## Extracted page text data
━━━
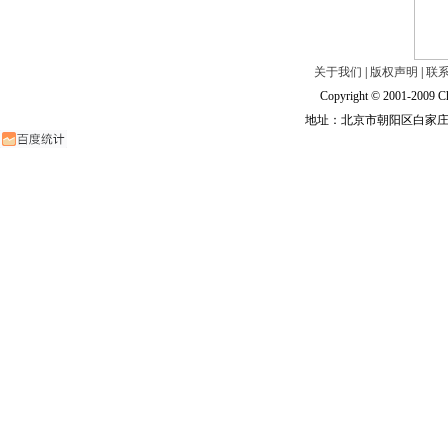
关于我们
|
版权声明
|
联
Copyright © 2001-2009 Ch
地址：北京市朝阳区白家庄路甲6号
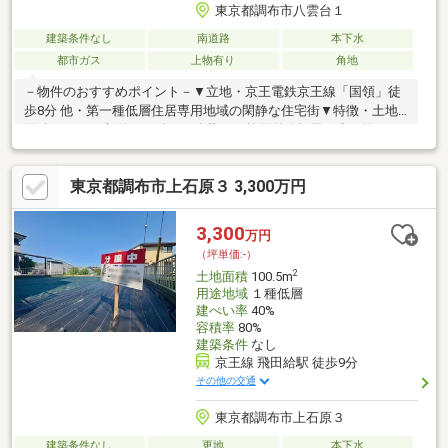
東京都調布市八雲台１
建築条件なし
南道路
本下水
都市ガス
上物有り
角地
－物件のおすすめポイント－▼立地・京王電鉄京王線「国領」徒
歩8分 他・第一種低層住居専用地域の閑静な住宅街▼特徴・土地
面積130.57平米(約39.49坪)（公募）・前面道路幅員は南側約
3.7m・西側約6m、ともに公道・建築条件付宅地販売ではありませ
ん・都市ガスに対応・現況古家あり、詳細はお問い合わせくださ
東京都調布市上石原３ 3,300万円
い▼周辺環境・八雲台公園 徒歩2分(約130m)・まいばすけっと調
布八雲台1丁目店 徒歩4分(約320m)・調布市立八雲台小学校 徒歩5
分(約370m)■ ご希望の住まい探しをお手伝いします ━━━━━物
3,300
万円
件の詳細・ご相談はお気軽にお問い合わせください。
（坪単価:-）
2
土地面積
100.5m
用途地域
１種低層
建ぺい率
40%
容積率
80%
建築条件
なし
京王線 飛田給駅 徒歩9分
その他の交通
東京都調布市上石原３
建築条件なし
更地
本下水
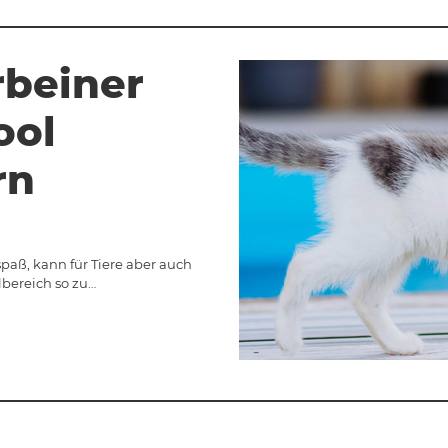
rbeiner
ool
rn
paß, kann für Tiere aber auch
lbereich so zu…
━━━
What is needed is a word-for-word copy of the lines from the start of the data to the line with "ん・都市ガスに対応・現況古家あり、詳細はお問い合わせくださ", inclusive, with no pictures in it.

## TASK SOLUTION
关于我们
|
版权声明
|
联
Copyright © 2001-2009 Ch
地址：北京市朝阳区白家庄路甲6号
東京都調布市八雲台１
建築条件なし
南道路
本下水
都市ガス
上物有り
角地
－物件のおすすめポイント－▼立地・京王電鉄京王線「国領」徒
歩8分 他・第一種低層住居専用地域の閑静な住宅街▼特徴・土地
面積130.57平米(約39.49坪)（公募）・前面道路幅員は南側約
3.7m・西側約6m、ともに公道・建築条件付宅地販売ではありませ
ん・都市ガスに対応・現況古家あり、詳細はお問い合わせくださ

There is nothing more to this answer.